At that juncture, when night brought an end to all further
striving for victory, the Carthaginians abandoned the attack. And when day came, the Himeraeans
decided not to allow themselves to be shut in and surrounded in this ignominious manner, as
were the Selinuntians, and so they stationed guards on the walls and led out of the city the
rest of their soldiers together with the allies who had arrived, some ten thousand men.
[
2]
And by engaging the enemy thus unexpectedly, they threw the
barbarians into consternation, thinking as they did that allied forces had arrived to aid those
who were penned in by the siege. And because the Himeraeans were far superior in deeds of
daring and of skill, and especially because their single hope of safety lay in their prevailing
in the battle, at the outset they slew the first opponents.
[
3]
And since the multitude of the barbarians thronged together in great disorder because they
never would have expected that the besieged would dare such a move, they were under no little
disadvantage; for when eighty thousand men streamed together without order into one place, the
result was that the barbarians clashed with each other and suffered more heavily from
themselves than from the enemy.
[
4]
The Himeraeans, having as
spectators on the walls parents and children as well as all their relatives, spent their own
lives unsparingly for the salvation of them all.
[
5]
And since
they fought brilliantly, the barbarians, dismayed by their deeds of daring and unexpected
resistance, turned in flight.
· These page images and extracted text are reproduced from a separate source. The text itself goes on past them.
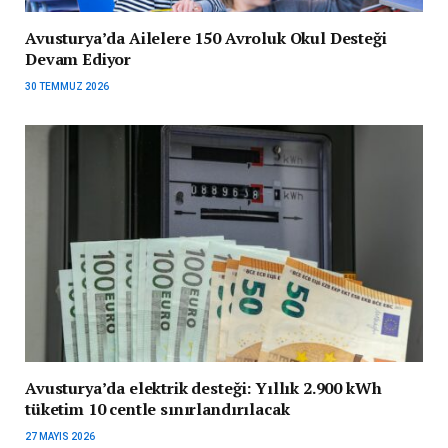
Avusturya’da Ailelere 150 Avroluk Okul Desteği
Devam Ediyor
30 TEMMUZ 2026
Avusturya’da elektrik desteği: Yıllık 2.900 kWh
tüketim 10 centle sınırlandırılacak
27 MAYIS 2026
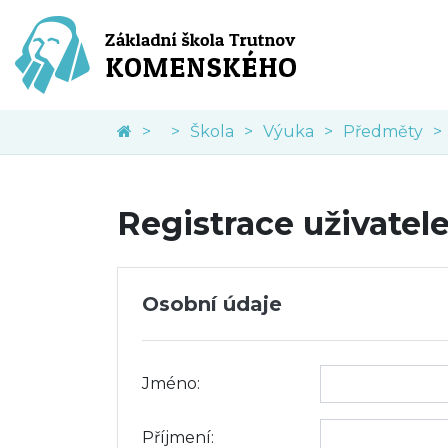
Škola
Výuka
Předměty
Registrace uživatel
Osobní údaje
Jméno:
Příjmení:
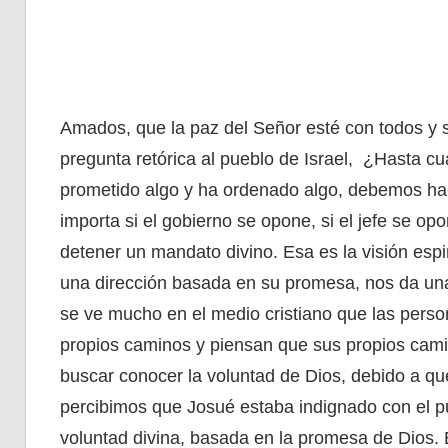
Amados, que la paz del Señor esté con todos y
pregunta retórica al pueblo de Israel, ¿Hasta c
prometido algo y ha ordenado algo, debemos hac
importa si el gobierno se opone, si el jefe se op
detener un mandato divino. Esa es la visión esp
una dirección basada en su promesa, nos da una
se ve mucho en el medio cristiano que las perso
propios caminos y piensan que sus propios cami
buscar conocer la voluntad de Dios, debido a que
percibimos que Josué estaba indignado con el pu
voluntad divina, basada en la promesa de Dios. 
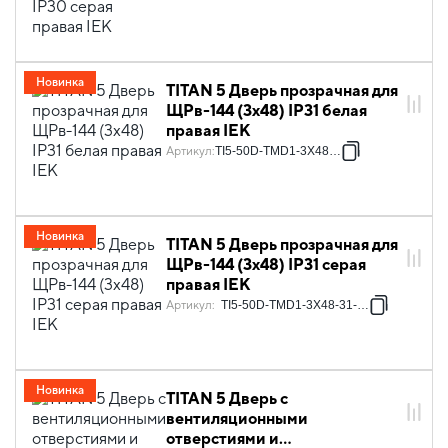
Новинка
TITAN 5 Дверь прозрачная для
ЩРв-144 (3х48) IP31 белая
правая IEK
Артикул
:
TI5-50D-TMD1-3X48-31
Новинка
TITAN 5 Дверь прозрачная для
ЩРв-144 (3х48) IP31 серая
правая IEK
Артикул
:
TI5-50D-TMD1-3X48-31-7035
Новинка
TITAN 5 Дверь с
вентиляционными
отверстиями и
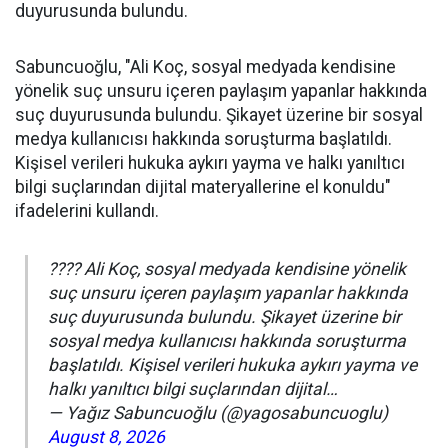
duyurusunda bulundu.
Sabuncuoğlu, "Ali Koç, sosyal medyada kendisine
yönelik suç unsuru içeren paylaşım yapanlar hakkında
suç duyurusunda bulundu. Şikayet üzerine bir sosyal
medya kullanıcısı hakkında soruşturma başlatıldı.
Kişisel verileri hukuka aykırı yayma ve halkı yanıltıcı
bilgi suçlarından dijital materyallerine el konuldu"
ifadelerini kullandı.
???? Ali Koç, sosyal medyada kendisine yönelik
suç unsuru içeren paylaşım yapanlar hakkında
suç duyurusunda bulundu. Şikayet üzerine bir
sosyal medya kullanıcısı hakkında soruşturma
başlatıldı. Kişisel verileri hukuka aykırı yayma ve
halkı yanıltıcı bilgi suçlarından dijital…
— Yağız Sabuncuoğlu (@yagosabuncuoglu)
August 8, 2026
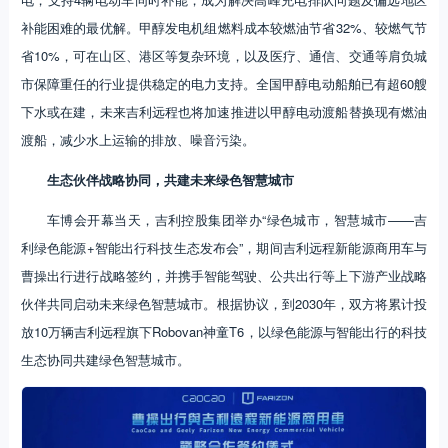
补能困难的最优解。甲醇发电机组燃料成本较燃油节省32%、较燃气节
省10%，可在山区、港区等复杂环境，以及医疗、通信、交通等肩负城
市保障重任的行业提供稳定的电力支持。全国甲醇电动船舶已有超60艘
下水或在建，未来吉利远程也将加速推进以甲醇电动渡船替换现有燃油
渡船，减少水上运输的排放、噪音污染。
生态伙伴战略协同，共建未来绿色智慧城市
车博会开幕当天，吉利控股集团举办“绿色城市，智慧城市——吉
利绿色能源+智能出行科技生态发布会”，期间吉利远程新能源商用车与
曹操出行进行战略签约，并携手智能驾驶、公共出行等上下游产业战略
伙伴共同启动未来绿色智慧城市。根据协议，到2030年，双方将累计投
放10万辆吉利远程旗下Robovan神童T6，以绿色能源与智能出行的科技
生态协同共建绿色智慧城市。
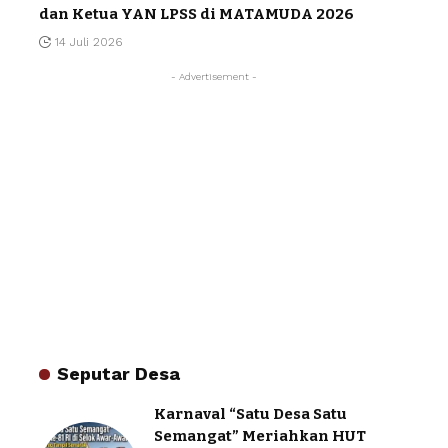
dan Ketua YAN LPSS di MATAMUDA 2026
14 Juli 2026
- Advertisement -
Seputar Desa
Karnaval “Satu Desa Satu
Semangat” Meriahkan HUT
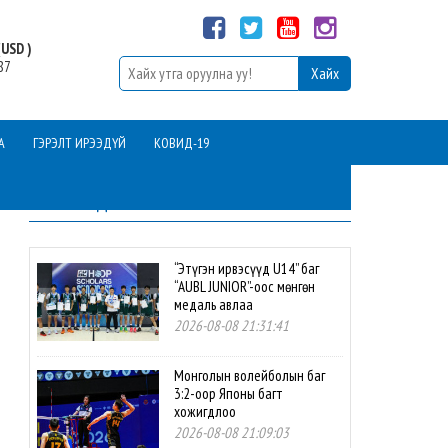
USD )
87
А
ГЭРЭЛТ ИРЭЭДҮЙ
КОВИД-19
ШИНЭ МЭДЭЭ
“Этүгэн ирвэсүүд U14” баг
“AUBL JUNIOR”-оос мөнгөн
медаль авлаа
2026-08-08 21:31:41
Монголын волейболын баг
3:2-оор Японы багт
хожигдлоо
2026-08-08 21:09:03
They fled in disorder to the troops encamped on the hills, and
the Himeraeans pressed hard upon them, crying out to each other to take no man captive, and
they slew more than six thousand of them, according to Timaeus, or, as Ephorus states, more
than twenty thousand.
[
6]
But Hannibal, seeing that his men were
becoming exhausted, brought down his troops who were encamped on the hills, and reinforcing his
beaten soldiers caught the Himeraeans in disorder as they were pushing the pursuit.
[
7]
In the fierce battle which ensued the main body of the Himeraeans turned
in flight, but three thousand of them who tried to oppose the Carthaginian army, though they
accomplished great deeds, were slain to a man.